- _REQUIRED TASK 1_
Write out the part of the movie review text that runs from "In 2010r, a" down to "Or do they?".
- _REQUIRED TASK 2_
Continue the movie review text, picking up right after its last line.

- _DOCUMENT_
=-=-=-=-=
Tag Archives: Drama

THE ARTIST – “Beyond Golden”

The Artist, directed by Michael Hazanavicius, 2012

SPANKY: John, you seemed to like this movie a lot more than I did. It started out well, then began to drag (except for the RCA Victor dog) only to pull around at the end. I think if we are judging a film on its worth, not on the meaning we can attribute to it or our personal film-going history, this one is, at best, an oddball that slipped into the Oscar mainstream because it ostensibly had something to do with the development of cinema.

2 Barks out of 4

JOHN: I saw this after the reviews were in and the film won “best picture,” but I think most people, including the Academy, missed its point.  Sure  the advent of talkies was a convenient metaphor, but this is about an artist who can’t communicate directly with the man on the street. An artist who doesn’t want the pity or support of those who can.  And, literally, the French director lets us in the audience experience this silence. We feel this disappointment (that is the let-down in interest you complain about, Spanky). The solution, is not to give up, or become a crowd pleasing talker. He is an “Artist.” The answer is to adapt his art to the times and be new and fresh all over again.  He and his love do this through tap dancing (with sound) and we feel the joy. We can’t dance, but he can for us.

In 2010r, a brilliant film that spoke to who we are and what our world has become, Social Network, was just a little too edgy for an Academy Award. This film succeeds because it is subtle and misleading. But its message is particularly meaningful for the floundering movie/television industry. And as a writer, I found it more real, more touching, more meaningful to me than any “entertainment” has been for a long, long time.

PS. Words on the page don’t talk either. Or do they?

4 GOs out of 4

A SERIOUS MAN

A Serious Man, Joel Coen, Ethan Coen, 2009

shrink-wrap for the soul

HOOK: Is the cat in the house, dead or alive?
=-=-=-=-=
- _GIVEN INFORMATION_
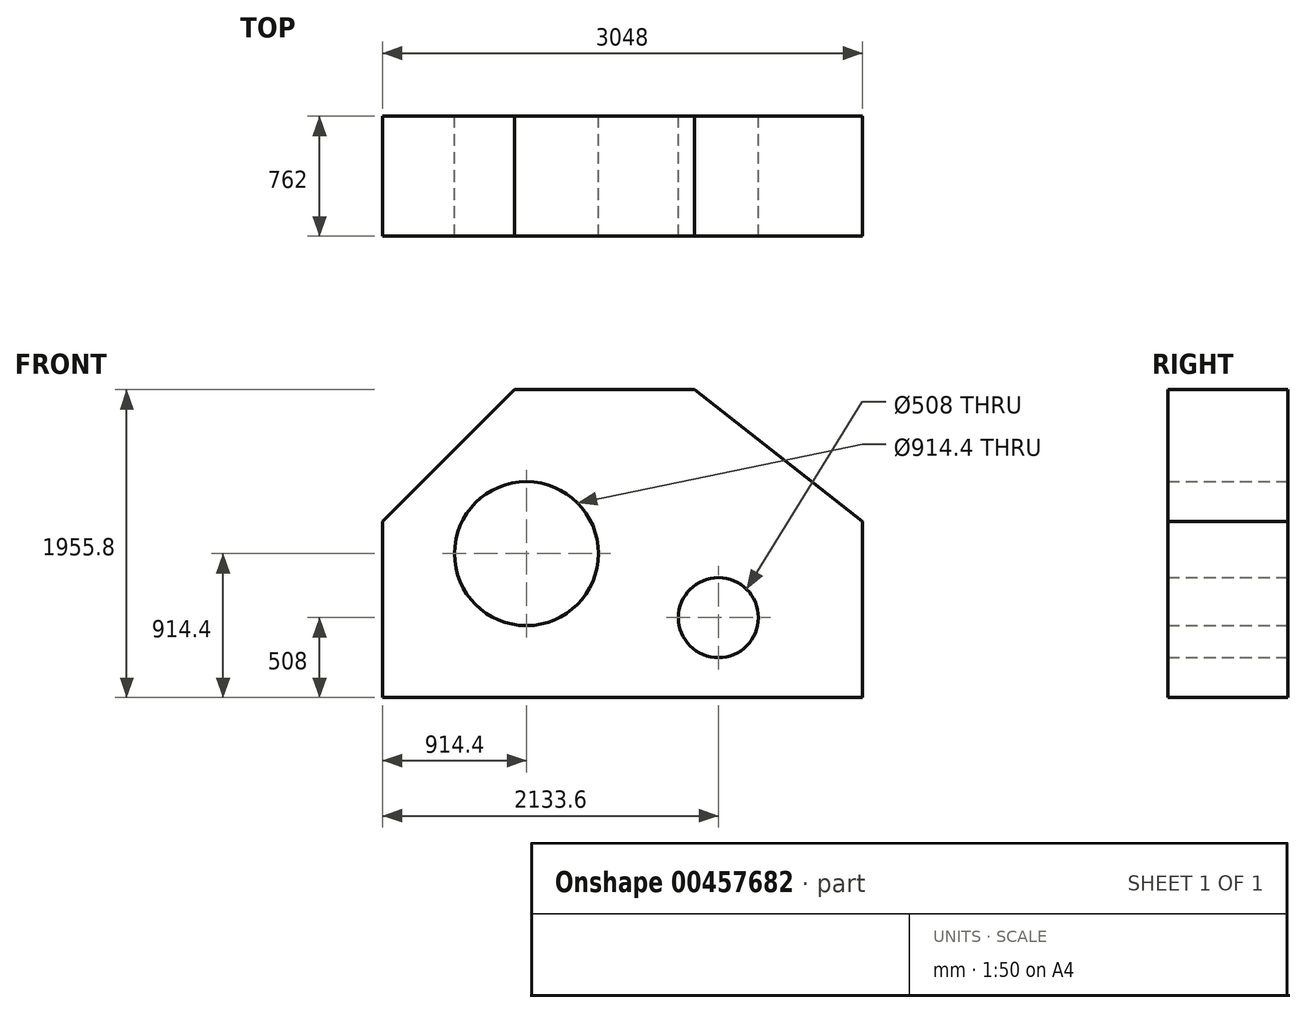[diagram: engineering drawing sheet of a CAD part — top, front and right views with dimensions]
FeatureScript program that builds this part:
=-=-=-=-=
- _EXERCISE RESPONSE 1_
In 2010r, a brilliant film that spoke to who we are and what our world has become, Social Network, was just a little too edgy for an Academy Award. This film succeeds because it is subtle and misleading. But its message is particularly meaningful for the floundering movie/television industry. And as a writer, I found it more real, more touching, more meaningful to me than any “entertainment” has been for a long, long time.

PS. Words on the page don’t talk either. Or do they?

- _EXERCISE RESPONSE 2_
 LINE:  “Even though you can’t ever figure anything out, you will be responsible for it on the midterm.”

 SINKER: How can someone ‘who hasn’t done anything’ be blamed for everything? A Book of Job treat with a razor hidden in it. 

JOHN: As our friend Bob (at Coffeespew) points out the new suburbs of the fifties and sixties are old territory for authors like John Updike. So why do the Coen brothers revisit them (other than the fact that this is where they grew up in one around Minneapolis)? I think there’s a broader question concerned with the difference between comedy and drama—a line they’ve crossed with mixed results in the past. In drama we in the audience want to identify with the protagonist, feel that what is happening to him is happening to us. We are curious and relieved (even if things turn out badly, “It is only a movie.”). Comedy requires more distance. We recognize the situations but want to laugh at the characters, not ourselves. Whether or not the Coens relate to the Larry Gopnik character (superbly played by newcomer Michael Stuhlbarg in a career launching performance), we don’t, even if the fact that this involves his Jewishness makes it a bit of an uncomfortable laugh. The genius of this film is that it doesn’t stay in the mid sixties. The last moments, like impending doom, roll out at us today. I found the movie funny, at times stereotyped and slow, but ultimately a masterpiece that leaves you gasping.

GO GO GO GO (4 GOs out of four) 

SPANKY: The fact that you have to do all this rationalizing, John, seems to me to indicate that the film isn’t making it on its own terms (like Fargo). We can debate great films, like those of Bergman and Fellini, all night, but whether or not we do they stand as great films. This one has some magical moments: the sequence with the young rabbi, the tale of the message on the teeth of the Jewish dentist’s client, Sly Abelman—beautifully played by Fred Melamed—even the dark, sub-titled prologue. And I agree, the shift of vantage point from the father to his son toward the end gives the conclusion knock-out power. But it also seems to me the movie has to work a little harder than it should have to. And we in the audience do too. Plus the two-dimensional, hair-washing daughter, the Jewish lawyers, the Nazi-like neighbors and the desperate housewife next door…com’on. This may be much better than their other recent movies, but the Coen boys are still a long way from home.

BARK, BARK (2 BARKs out of four)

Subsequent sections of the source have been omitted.